Но я все-таки не была уверена, что поверила ему. Если я права насчет того, что у Броэма тревожный тип привязанности, то, когда он замыкался, он в действительности хотел, чтобы кто-то помог ему снова открыться. Если он отталкивал людей, то лишь потому, что хотел внимания.

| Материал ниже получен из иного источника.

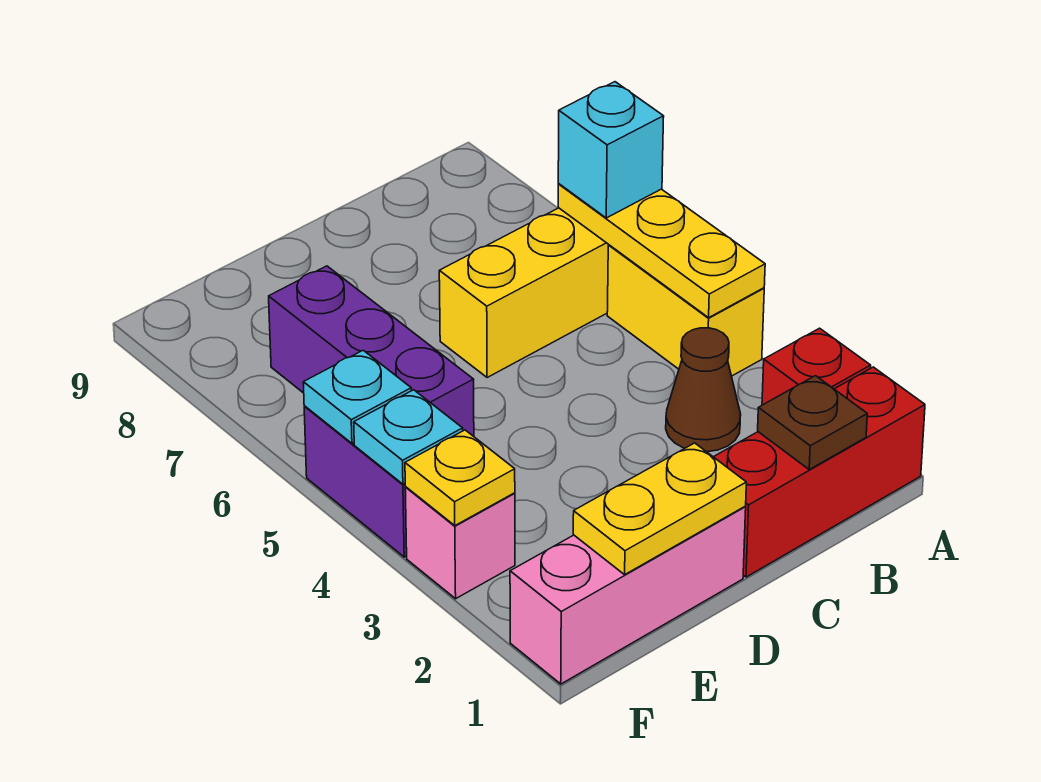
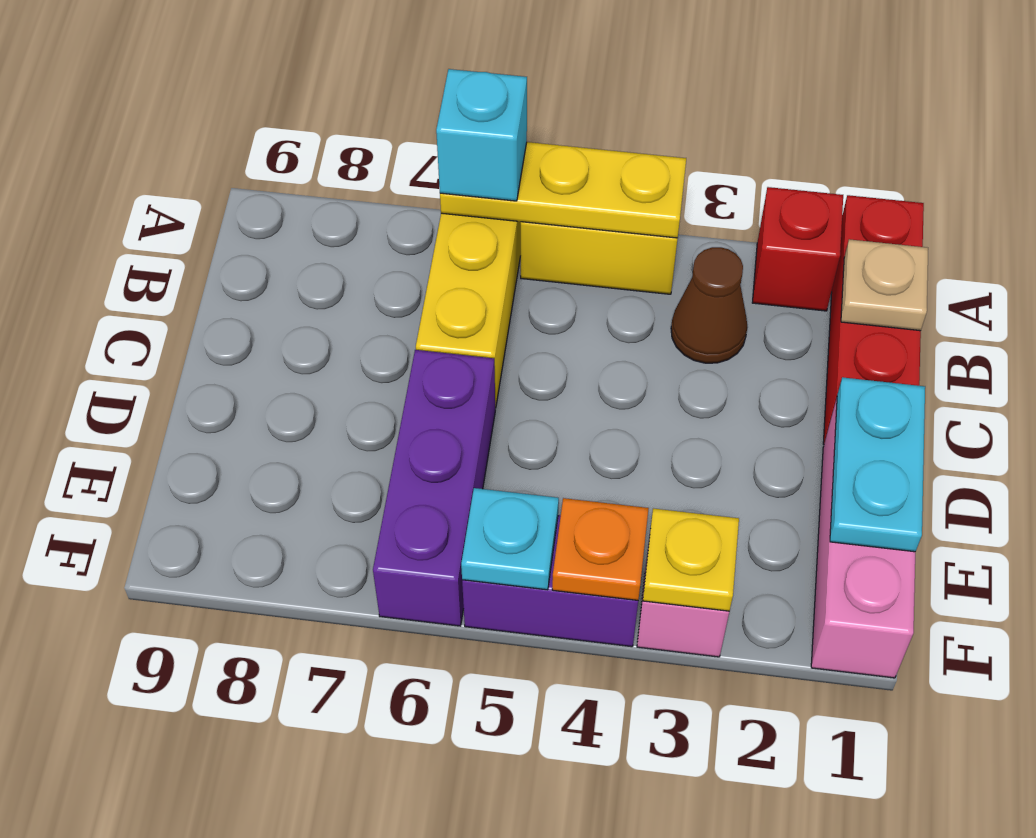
brown 1x1 plate [758,376,867,469] -> tan 1x1 plate [841,239,928,331]
yellow 1x2 plate [573,443,746,575] -> cyan 1x2 plate [830,377,925,552]
purple 1x3 brick [269,266,474,436] -> purple 1x3 brick turned to [373,350,495,626]
cyan 1x1 plate [354,390,463,484] -> orange 1x1 plate [552,498,649,600]

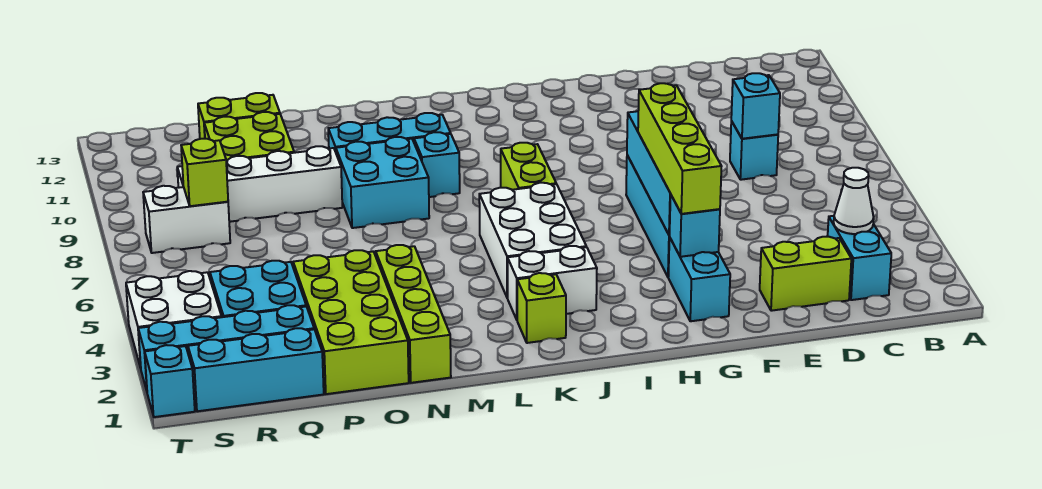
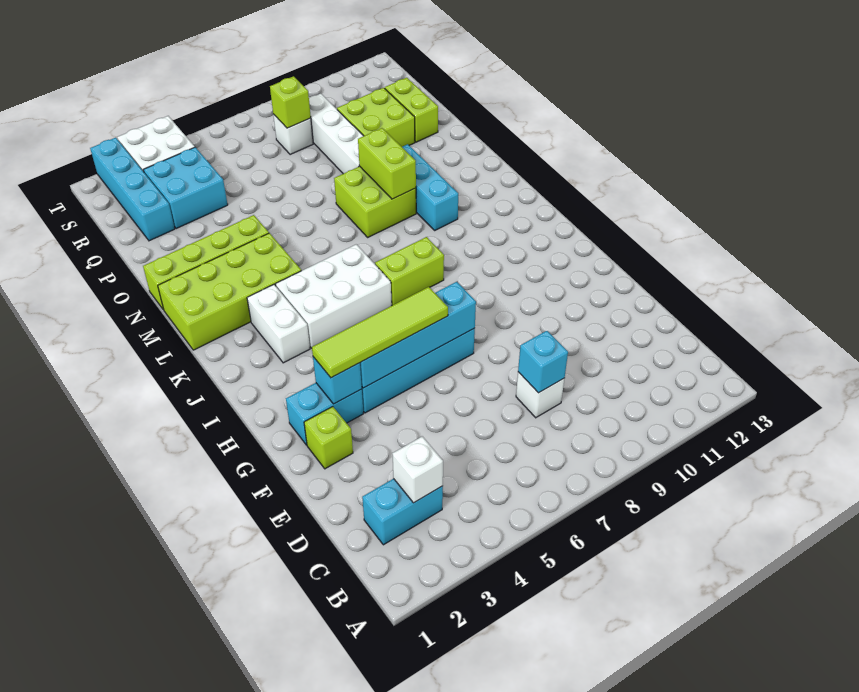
white 1x1 cone [834,168,874,234] -> white 1x1 brick [392,436,443,503]
lime 1x2 brick [760,237,851,311] -> lime 1x2 brick moved to [358,128,416,199]
cyan 1x1 brick [730,121,778,180] -> white 1x1 brick [516,372,564,418]
lime 1x4 brick [638,83,722,214] -> lime 1x4 tile [312,287,448,378]
lime 1x1 brick [517,273,566,343] -> lime 1x1 brick moved to [304,407,353,469]
cyan 1x1 brick [414,132,460,197] -> none
cyan 2x2 brick [336,137,429,228] -> lime 2x2 brick [334,166,416,237]
lime 2x4 brick [293,250,409,394] -> lime 2x4 brick moved to [158,233,301,350]
cyan 1x3 brick [188,328,324,411] -> none
white 1x2 brick [143,186,230,253] -> white 1x1 brick [273,114,313,155]
cyan 1x1 brick [145,345,195,417] -> none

К счастью, Ориэлла прекрасно научила меня, что делать в таких ситуациях. А я учила этому других.
– Честно говоря, – сказала я, – все, чего мне хочется, – поесть фастфуд, побывать на других аттракционах и не беспокоиться обо всем этом дерьме хотя бы час.
– Так давай сделаем это.
Я посмотрела на Эйнсли. Ни я, ни Броэм уже не интересовали ее. Она зависла в телефоне, облокотившись на мусорное ведро.
– Было бы здорово, но Эйнсли хотела поехать домой.

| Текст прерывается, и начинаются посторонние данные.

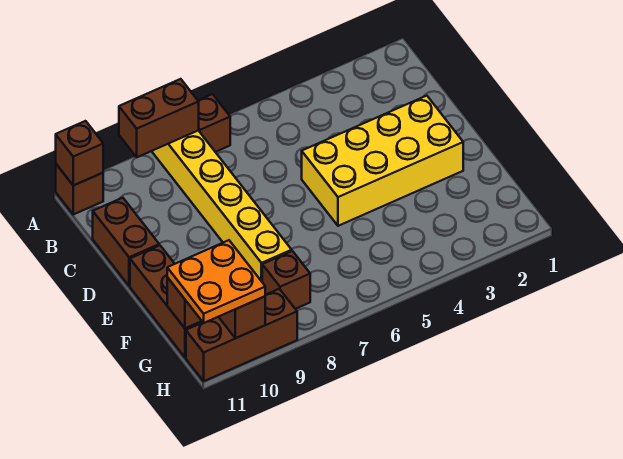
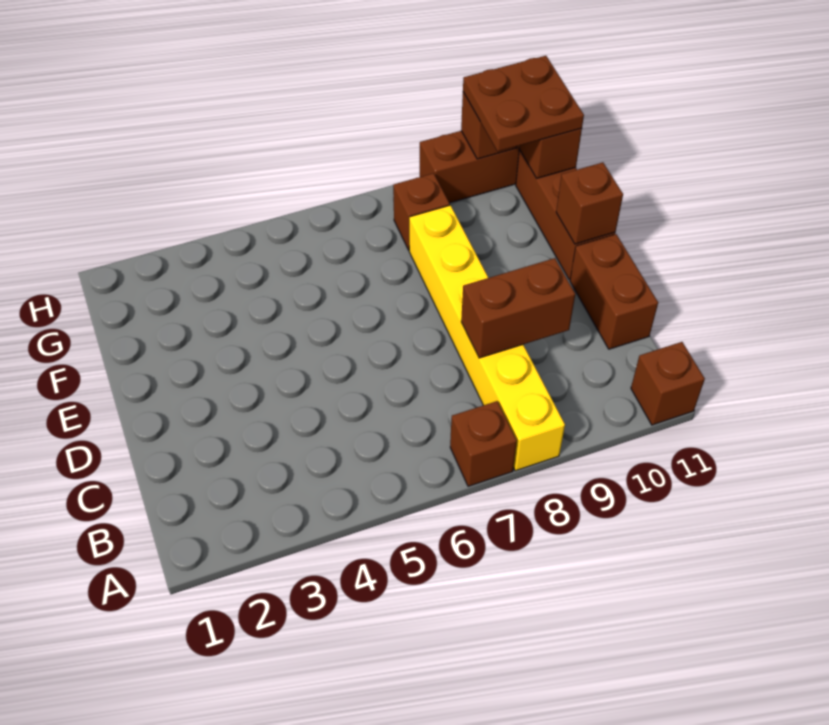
brown 1x2 brick [119,79,199,157] -> brown 1x2 brick moved to [461,258,575,358]
brown 1x1 brick [56,121,103,185] -> brown 1x1 brick moved to [556,162,623,244]
yellow 2x4 brick [302,96,463,226] -> none
orange 2x2 plate [167,240,265,323] -> brown 2x2 plate [463,56,584,151]

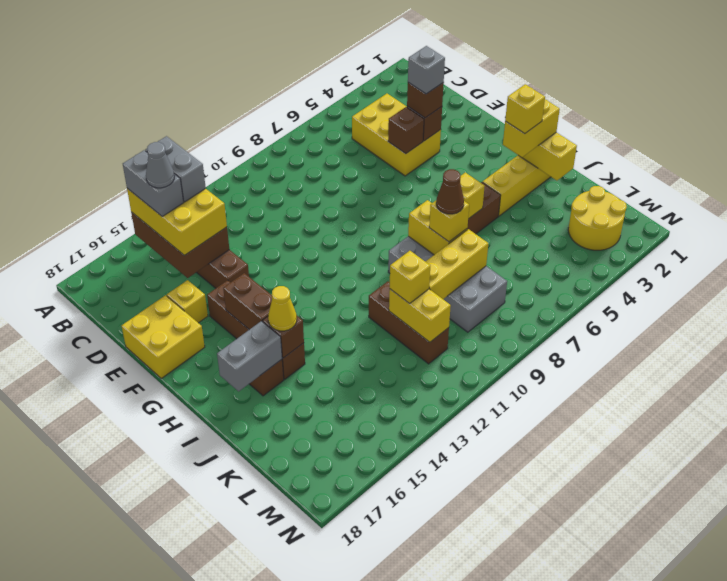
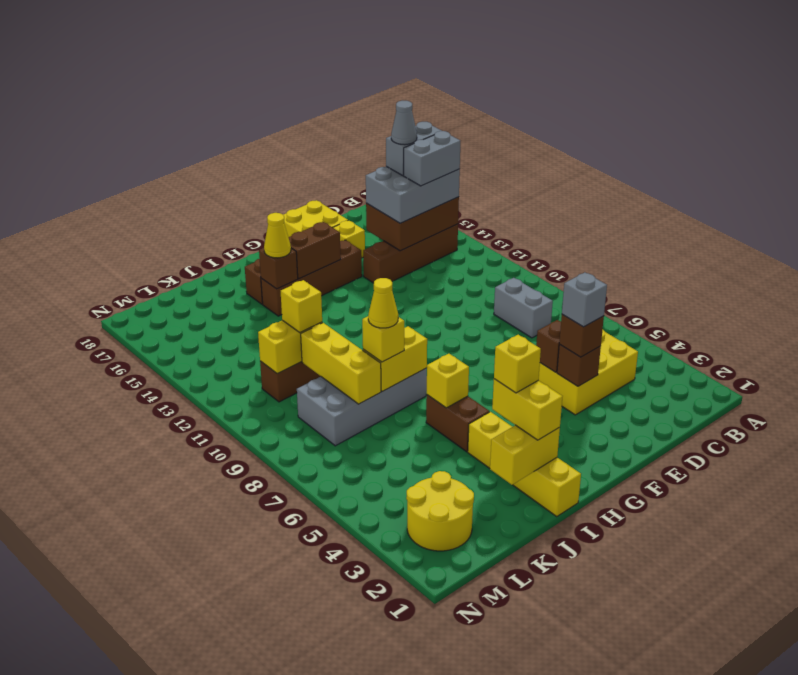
yellow 2x3 brick [127,188,227,256] -> grey 2x3 brick [366,166,460,223]
grey 1x2 brick [217,321,282,391] -> grey 1x2 brick moved to [494,278,553,338]
brown 1x1 cone [436,169,464,214] -> yellow 1x1 cone [368,278,398,328]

– О, – Броэм раскачивался взад-вперед, как будто что-то обдумывал. Затем он вяло пожал плечами. – Если Эйнсли хочет поехать домой сейчас, я подкину тебя до дома.
Мое лицо расплылось в улыбке.
Сорок минут спустя мы с Броэмом сидели друг против друга в кабинке колеса обозрения, это было то, что мне следовало сделать, когда я пришла в Диснейленд. Также колесо обозрения – или Колесо Микки, как мы с Эйнсли называли его в детстве – идеальная вещь, чтобы отвлечься, потому что оно не выглядело как обычное колесо обозрения, а больше походило на захватывающий аттракцион, замаскированный под спокойный и непритязательный. Таким он и был, когда ты выбирал одну из движущихся кабинок. А потом ты плавно поднимался вверх, смотря свысока на мерцающие огни и толпы людей, но кабинка неожиданно скользила на несколько метров вниз, качаясь в свободном падении, так что казалось, ты разобьешься насмерть.
Похоже, Броэм никогда не катался на Колесе Микки раньше, потому что момент с неожиданным падением застал его врасплох. Когда мы первый раз соскользнули, он завопил так, будто его столкнули с крыши. Как только кабинка перестала раскачиваться или, по крайней мере, перестала раскачиваться так сильно, он повернулся ко мне с осуждающим взглядом, словно я его обманула.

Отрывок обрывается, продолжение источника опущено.